▸ **Your assignment**
Scan the entries that follow and copy out every line containing "stucco".

▸ **Data records**

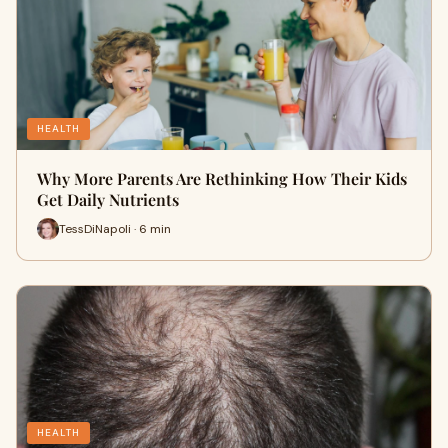
HEALTH
Why More Parents Are Rethinking How Their Kids
Get Daily Nutrients
TessDiNapoli · 6 min
HEALTH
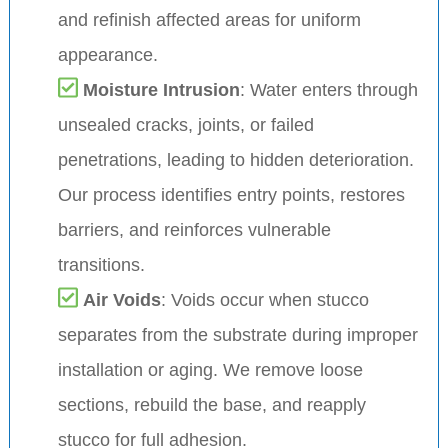
and refinish affected areas for uniform
appearance.
Moisture Intrusion
: Water enters through
unsealed cracks, joints, or failed
penetrations, leading to hidden deterioration.
Our process identifies entry points, restores
barriers, and reinforces vulnerable
transitions.
Air Voids
: Voids occur when stucco
separates from the substrate during improper
installation or aging. We remove loose
sections, rebuild the base, and reapply
stucco for full adhesion.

▸ **Task response**
: Voids occur when stucco
stucco for full adhesion.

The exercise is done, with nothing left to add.